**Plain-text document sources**
****
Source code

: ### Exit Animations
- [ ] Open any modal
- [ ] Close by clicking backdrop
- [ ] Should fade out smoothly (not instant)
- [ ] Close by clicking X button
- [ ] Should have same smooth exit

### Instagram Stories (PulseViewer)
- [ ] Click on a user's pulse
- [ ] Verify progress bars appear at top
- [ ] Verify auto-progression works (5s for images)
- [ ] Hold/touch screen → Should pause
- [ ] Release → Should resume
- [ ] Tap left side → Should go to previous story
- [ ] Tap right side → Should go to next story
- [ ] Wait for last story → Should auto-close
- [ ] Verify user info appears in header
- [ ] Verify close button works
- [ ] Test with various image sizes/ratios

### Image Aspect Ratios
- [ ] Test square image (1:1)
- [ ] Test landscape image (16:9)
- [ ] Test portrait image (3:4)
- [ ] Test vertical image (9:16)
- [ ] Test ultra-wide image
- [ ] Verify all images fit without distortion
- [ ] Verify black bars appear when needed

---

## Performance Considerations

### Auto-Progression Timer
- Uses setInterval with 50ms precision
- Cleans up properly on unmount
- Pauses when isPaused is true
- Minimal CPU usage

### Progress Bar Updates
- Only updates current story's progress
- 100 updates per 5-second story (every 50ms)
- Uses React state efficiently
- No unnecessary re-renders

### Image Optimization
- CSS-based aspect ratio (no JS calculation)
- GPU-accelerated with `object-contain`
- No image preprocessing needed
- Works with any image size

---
****
Working through the records above, establish how many lines contain the string "user", and reply with the number by itself.

2